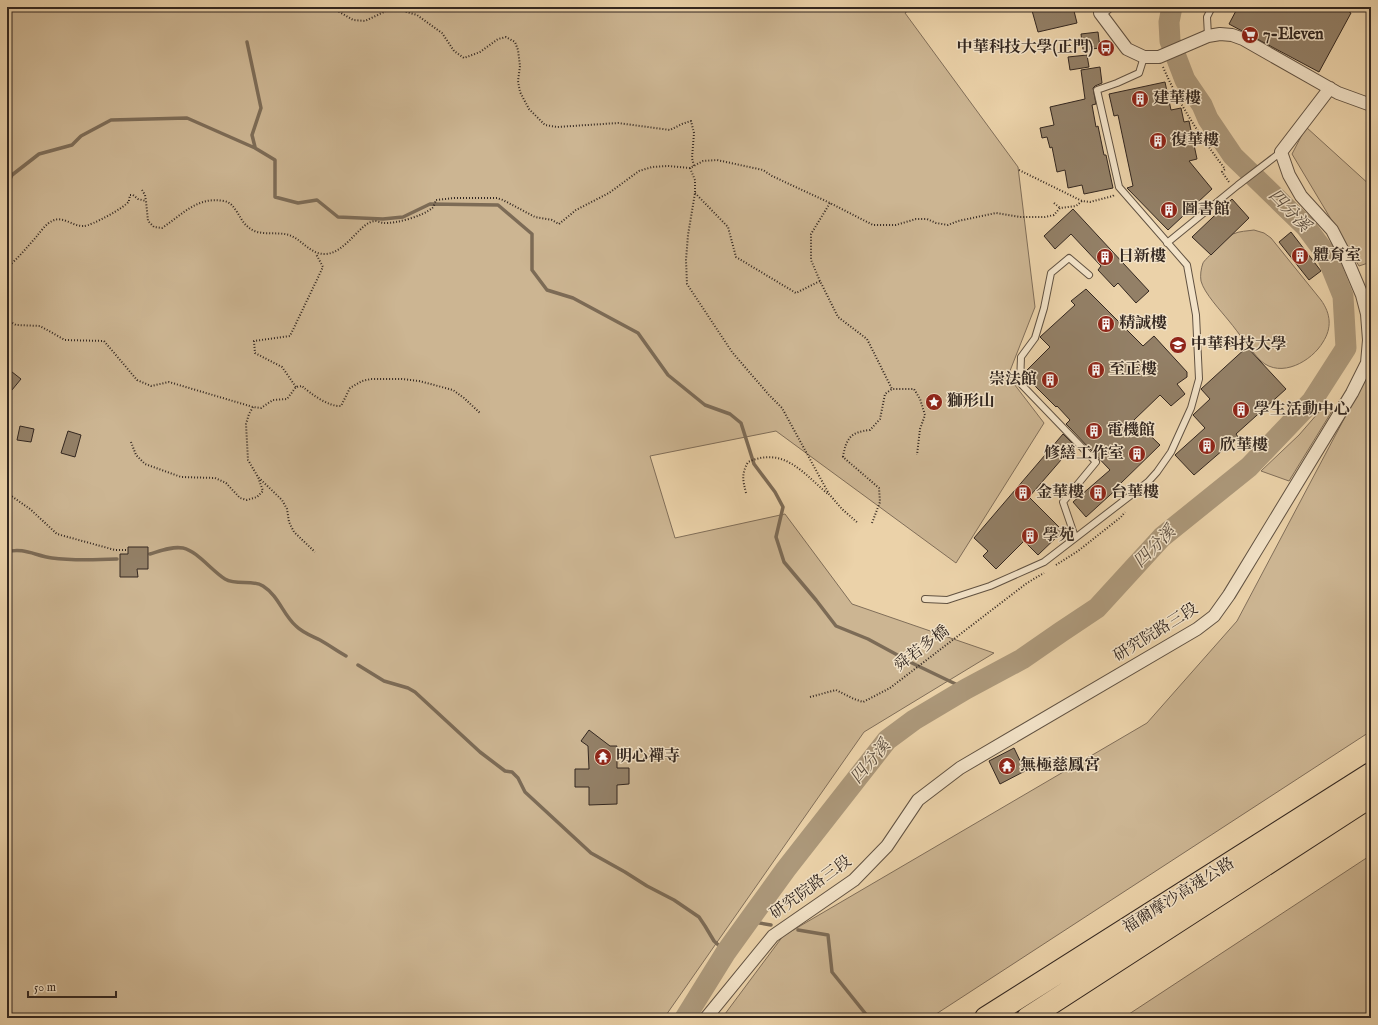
<svg xmlns="http://www.w3.org/2000/svg" width="1378" height="1025" font-family="'IM FELL English','Noto Serif TC',serif">
  <style>
    .green { fill: #ccb592; stroke: #806e59 }
    .lines { fill: none; stroke-linecap: round; stroke-linejoin: round }
    .stream { stroke: #7c6b56; stroke-width: 3.5 }
    .river { stroke: #ac987a; stroke-width: 21 }
    .building { fill: #938067; stroke: #332720 }
    .lane-casing { stroke: #615242; stroke-width: 8 }
    .street-casing { stroke: #615242; stroke-width: 14 }
    .highway-casing { stroke: #332720; stroke-width: 24 }
    .path { stroke: #332720; stroke-width: 2; stroke-dasharray: 1 2; stroke-linecap: butt }
    .lane { stroke: #f2e2c7; stroke-width: 6 }
    .street { stroke: #f2e2c7; stroke-width: 12 }
    .highway { stroke: #ebd2a9; stroke-width: 22 }
    .labels { text-anchor: middle; dominant-baseline: central; stroke-width: 3; stroke-linejoin: round; paint-order: stroke }
    .poi-label { font-size: 16px; font-weight: bold; fill: #332720; stroke: #f2e2c7; text-anchor: start }
    .street-label { font-size: 16px; fill: #332720; stroke: #f2e2c7 }
    .water-label { font-size: 17px; font-style: italic; fill: #57493b; stroke: #f2e2c7 }
  </style>
  <rect width="100%" height="100%" fill="#ebd2a9"/>
  <filter id="stains"><feTurbulence type="fractalNoise" baseFrequency=".005" numOctaves="4"/><feColorMatrix values="0 0 0 0 .2 0 0 0 0 .09 0 0 0 0 .02 0 0 0 .5 -.17"/></filter>
  <radialGradient id="worn" r=".72"><stop offset=".6" stop-color="#630" stop-opacity="0"/><stop offset="1" stop-color="#630" stop-opacity=".3"/></radialGradient>
  <!-- green -->
  <path class="green" d="M7,7h906l-8,6 113,154 17,140 -27,69 36,47 -88,140 -180,-132 -126,25 25,82 110,-24 67,90 142,49 -130,79 -200,286h-657z
    M1306,127l65,59v76l-12,4 -67,-112z
    M1254,230l10,3 7,5 50,62c10,14 11,28 2,42 -11,19 -42,37 -62,19 -11,-11 -22,-28 -32,-40 -8,-10 -25,-28 -28,-40 -1,-5 0,-13 2,-18 1,-3 26,-26 30,-29 6,-3 15,-3 21,-4z
    M1371,368v363l-441,287h-208l61,-82 364,-213 90,-102z
    M1325,405l7,6 -43,70 -28,-10 38,-36z
    M1371,855v163h-248z"/>
  <g class="lines">
    <!-- stream -->
    <path class="stream" d="M247,42l14,66 -9,27 3,12
      M7,185l5,-10 27,-21 33,-9 9,-9 30,-16 76,-2 68,30 20,12v37l23,6 19,-3 21,17 45,2 20,-2 27,-13 68,1 34,29v36l15,20 26,8 65,35 30,42 37,30 25,9 11,9 13,41 21,28 8,15 -7,30 8,25 32,38 20,26 32,13 46,25 52,25
      M7,552c16,-5 29,4 45,6 21,3 43,2 65,1
      M150,554c10,-3 22,-8 33,-6 14,3 29,23 42,31 12,7 27,0 38,7 16,10 20,29 33,40 7,7 16,10 24,14 9,5 17,11 26,16
      M358,665l26,16 24,7 7,4 65,60 25,19 7,1 6,6 7,14 66,61 34,19 22,14 27,14 25,17 6,9 9,15 12,11
      M748,921l23,4
      M798,930l30,5 4,37 37,46"/>
    <!-- river -->
    <path class="river" d="M685,1018l41,-66 60,-83 101,-129 27,-20 52,-31 56,-30 39,-27 36,-24 65,-71 87,-70 63,-66 34,-53 -3,-52 -17,-42 -20,-27 -73,-71 -25,-37 -6,-14 -17,-25 -15,-39 -1,-19 3,-15"/>
  </g>
  <!-- building -->
  <path class="building" d="M1031,7h42l4,16 -39,9z
    M1238,7h103l10,6 -32,59 -90,-48z
    M1098,32l2,16 -17,2 -2,-16z
    M1087,55l2,12 -19,3 -2,-13z
    M1100,67l2,16 -7,3 -2,2 3,16 -4,1 4,22 2,-1 6,29h2l7,33 -29,6 -2,-9 -14,3 -3,-18 -8,2 -5,-25 -2,1 -3,-11 -5,1 -2,-10 14,-3 -4,-18 35,-8 -4,-29z
    M1165,82l6,28 10,-2 3,14 5,-1 8,38 -8,2 23,28 -44,41 -41,-42 6,-2 -15,-71 -4,1 -5,-22z
    M1232,199l17,19 -38,37 -19,-18z
    M1073,209l76,82 -13,12 -18,-20 -4,4 -16,-17 3,-4 -30,-32 -16,15 -11,-13z
    M1291,232l30,39 -12,9 -30,-38z
    M1086,289l57,57 11,-10 33,36v5l-10,7 8,10 -14,12 -11,-11 -26,25 26,25 -40,39 1,1 -35,32 -13,-15 37,-32 -41,-43 -3,-3 4,-4 -13,-14 -1,1 -31,-31v-4l25,-25 -10,-10 35,-32 -4,-4z
    M1247,347l39,42 -50,45 2,3 -44,38 -19,-20 30,-27 -12,-13 17,-16 -9,-10z
    M7,368l14,11 -14,17z
    M20,426l14,3 -3,13 -14,-2z
    M68,431l13,4 -6,22 -14,-4z
    M1063,434l11,11 -45,52 34,34 -25,24 -14,-14 -28,28 -13,-13 5,-5 -14,-13z
    M128,547h20v22h-11l1,8h-18v-23h8z
    M589,730l21,16h7v22h12v16l-12,1v19l-28,1v-18h-14v-18h14l-1,-23 -7,-5z
    M1014,748l11,23 -25,13 -11,-23z"/>
  <g class="lines">
    <!-- lane casing -->
    <g class="lane-casing">
      <path id="lane" d="M1208,36l-1,-19 5,-10
        M1167,243l71,-58 43,-33
        M1075,537l-12,-35 33,-40 -76,-79 1,-26 14,-19 9,-30 7,-35 18,-15 20,17
        M925,599l22,1 43,-14 54,-24 104,-80 9,-10 14,-20 20,-44 8,-29 -3,-64 -9,-50 -68,-78 -22,-97 20,-7 22,-10 5,-16"/>
    </g>
    <!-- street casing -->
    <g class="street-casing">
      <path id="street" d="M1107,7l-7,6 27,36 17,8h15l49,-21 12,-2 12,1 11,4 95,54 33,12
        M706,1018l67,-82 81,-56 33,-34 31,-46 42,-32 237,-139 17,-13 15,-21 123,-202 15,-30 2,-23 -2,-26 -5,-19 -17,-40 -13,-25 -31,-34 -12,-21 -8,-23 49,-64"/>
    </g>
    <!-- highway casing -->
    <g class="highway-casing">
      <path id="highway" d="M986,1018l385,-244
        M1028,1018l343,-222"/>
    </g>
    <!-- path -->
    <path class="path" d="M331,7l22,13 12,1 21,-10 14,-1 17,5 25,18 12,18 10,7 16,-6 18,-13 8,-2 9,5 3,8 2,16 -2,15 2,11 9,17 16,16 12,2 61,-4 52,7 12,-6 9,-3 3,12 -2,25 2,8
      M1163,67c17,39 37,69 62,102l-3,3 7,10
      M690,168l5,12v13l-7,42 -2,25 1,24 45,68 37,43 13,13 47,86 13,15 16,14
      M1019,170l63,31
      M142,190l3,5 1,6
      M695,193l33,34 8,30 60,36 24,-12 18,36 29,22 25,50
      M1054,203l6,5
      M7,267c10,-7 21,-21 30,-31 4,-5 9,-12 15,-15 11,-6 21,6 32,5 7,0 42,-19 45,-25 0,-1 1,-6 1,-6h3l5,4 8,2 2,20 6,6 8,1c20,-13 35,-32 62,-27 12,2 15,19 24,26 11,10 28,4 41,8 13,4 21,20 37,19 21,-2 34,-32 49,-33 3,0 6,2 9,2 11,1 40,-7 48,-15 2,-1 3,-6 4,-8l18,-2h43l6,2 32,17 17,3 7,4 17,-14 33,-17 30,-22 13,-4 16,-1 22,2 13,-7 14,-1 46,10 9,6 58,27 43,22h23l20,-6h11l9,4 12,2 10,-4 38,-8 24,4h25l9,-2 6,-7 16,-2 6,-5 8,1 23,-6 2,-2
      M820,281l-9,-21v-26l19,-31
      M7,320l9,5 24,1 25,14 39,1 33,39 14,6 18,-4 84,25 8,1 12,-8 14,-1 9,-12 6,-1c9,8 27,21 39,20l9,-18 12,-7 9,-2h31l17,2 34,9 11,8 16,15
      M296,387l-14,-20 -27,-14 -1,-12 36,-5 33,-69 -7,-13
      M253,407l-4,7 -3,10 2,36 10,17 24,23 5,9 2,13 5,10 21,20
      M131,442l5,13 9,9 36,13 34,1 11,5 14,15 7,2 10,-3 6,-6 -5,-14
      M7,493l23,16 27,25 58,16h12
      M746,493c-3,-13 -5,-18 2,-31 36,-16 55,11 80,32
      M872,523l8,-21 -1,-14 -36,-31c3,-19 8,-25 27,-27l10,-11 5,-25 7,-5h22l6,10 5,16 -5,14 -3,26
      M1056,565l22,-14 43,-34 4,-5
      M810,697l26,-7 18,9 9,3 27,-14 137,-105 17,-10"/>
    <!-- lane -->
    <use href="#lane" class="lane"/>
    <!-- street -->
    <use href="#street" class="street"/>
    <!-- highway -->
    <use href="#highway" class="highway"/>
  </g>
  <!-- icons -->
  <defs>
    <g id="supermarket-disc" transform="scale(0.9)"><circle r="9.5" fill="#8f2418" stroke="#f2e2c7"/><path d="M-6-5.5h2.5l.6 2H6L4.5 2H-2.5L-4.4-4H-6ZM-1.5 3.2a1.3 1.3 0 1 0 .1 0ZM3 3.2a1.3 1.3 0 1 0 .1 0Z" fill="#fff"/></g>
    <g id="bus-disc" transform="scale(0.9)"><circle r="9.5" fill="#8f2418" stroke="#f2e2c7"/><path d="M-5-6H5V4H4V6H2V4H-2V6H-4V4H-5ZM-3.5-4V0h7V-4ZM-3.5 1.2v1.5H-2V1.2ZM2 1.2v1.5H3.5V1.2Z" fill="#fff"/></g>
    <g id="building-disc" transform="scale(0.9)"><circle r="9.5" fill="#8f2418" stroke="#f2e2c7"/><path d="M-4-6H4V6H1V3H-1V6H-4ZM-2.5-4.3h1.7v1.8h-1.7ZM.8-4.3h1.7v1.8H.8ZM-2.5-1h1.7V.8h-1.7ZM.8-1h1.7V.8H.8Z" fill="#fff"/></g>
    <g id="university-disc" transform="scale(0.9)"><circle r="9.5" fill="#8f2418" stroke="#f2e2c7"/><path d="M0-5L7-2L0 1L-7-2ZM-4 1L0 2.5L4 1V4Q0 6-4 4Z" fill="#fff"/></g>
    <g id="sight-disc" transform="scale(0.9)"><circle r="9.5" fill="#8f2418" stroke="#f2e2c7"/><path d="M0-6L1.8-2.2L6-1.7L2.9 1.2L3.7 5.4L0 3.3L-3.7 5.4L-2.9 1.2L-6-1.7L-1.8-2.2Z" fill="#fff"/></g>
    <g id="temple-disc" transform="scale(0.9)"><circle r="9.5" fill="#8f2418" stroke="#f2e2c7"/><path d="M0-6L5-2H3V0L6.5 2.5H4V6H1.5V3h-3V6H-4V2.5H-6.5L-3 0V-2H-5Z" fill="#fff"/></g>
  </defs>
  <g fill-rule="evenodd">
    <use href="#supermarket-disc" x="1250" y="35"/>
    <use href="#bus-disc" x="1106" y="48"/>
    <use href="#building-disc" x="1140" y="99"/>
    <use href="#building-disc" x="1158" y="141"/>
    <use href="#building-disc" x="1169" y="210"/>
    <use href="#building-disc" x="1300" y="256"/>
    <use href="#building-disc" x="1105" y="257"/>
    <use href="#building-disc" x="1106" y="324"/>
    <use href="#university-disc" x="1178" y="345"/>
    <use href="#building-disc" x="1096" y="370"/>
    <use href="#building-disc" x="1050" y="380"/>
    <use href="#sight-disc" x="934" y="402"/>
    <use href="#building-disc" x="1241" y="410"/>
    <use href="#building-disc" x="1094" y="431"/>
    <use href="#building-disc" x="1207" y="446"/>
    <use href="#building-disc" x="1137" y="454"/>
    <use href="#building-disc" x="1023" y="493"/>
    <use href="#building-disc" x="1098" y="493"/>
    <use href="#building-disc" x="1030" y="536"/>
    <use href="#temple-disc" x="603" y="757"/>
    <use href="#temple-disc" x="1007" y="766"/>
  </g>
  <g class="labels">
    <!-- poi labels -->
    <g class="poi-label">
      <text x="1263" y="35">7-Eleven</text>
      <text x="1093" y="48" text-anchor="end">中華科技大學(正門)</text>
      <text x="1153" y="99">建華樓</text>
      <text x="1171" y="141">復華樓</text>
      <text x="1182" y="210">圖書館</text>
      <text x="1313" y="256">體育室</text>
      <text x="1118" y="257">日新樓</text>
      <text x="1119" y="324">精誠樓</text>
      <text x="1191" y="345">中華科技大學</text>
      <text x="1109" y="370">至正樓</text>
      <text x="1037" y="380" text-anchor="end">崇法館</text>
      <text x="947" y="402">獅形山</text>
      <text x="1254" y="410">學生活動中心</text>
      <text x="1107" y="431">電機館</text>
      <text x="1220" y="446">欣華樓</text>
      <text x="1124" y="454" text-anchor="end">修繕工作室</text>
      <text x="1036" y="493">金華樓</text>
      <text x="1111" y="493">台華樓</text>
      <text x="1043" y="536">學苑</text>
      <text x="616" y="757">明心禪寺</text>
      <text x="1020" y="766">無極慈鳳宮</text>
    </g>
    <!-- street labels -->
    <g class="street-label">
      <text transform="translate(1156 633) rotate(-32)">研究院路三段</text>
      <text transform="translate(922 649) rotate(-37)">舜若多橋</text>
      <text transform="translate(811 888) rotate(-36)">研究院路三段</text>
      <text transform="translate(1179 896) rotate(-32)">福爾摩沙高速公路</text>
    </g>
    <!-- water labels -->
    <g class="water-label">
      <text transform="translate(1289 211) rotate(46)">四分溪</text>
      <text transform="translate(1155 547) rotate(-45)">四分溪</text>
      <text transform="translate(871 762) rotate(-50)">四分溪</text>
    </g>
  </g>
  <!-- margin -->
  <rect width="1378" height="1025" fill="none" stroke="#ebd2a9" stroke-width="24"/>
  <rect x="8" y="8" width="1362" height="1009" fill="none" stroke="#332720" stroke-width="2"/>
  <rect x="12" y="12" width="1354" height="1001" fill="none" stroke="#332720"/>
  <!-- scale -->
  <path d="M28 991v6h88v-6" fill="none" stroke="#332720" stroke-width="2"/>
  <text x="34" y="991" font-size="12" fill="#332720" stroke="#f2e2c7" stroke-width="3" paint-order="stroke">50 m</text>
  <rect width="100%" height="100%" filter="url(#stains)"/>
  <rect width="100%" height="100%" fill="url(#worn)"/>
</svg>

» **TO DO**: Which lines in the entries above contain "green"? Pull each of them out.

» **TASK RESULT**:
    .green { fill: #ccb592; stroke: #806e59 }
  <!-- green -->
  <path class="green" d="M7,7h906l-8,6 113,154 17,140 -27,69 36,47 -88,140 -180,-132 -126,25 25,82 110,-24 67,90 142,49 -130,79 -200,286h-657z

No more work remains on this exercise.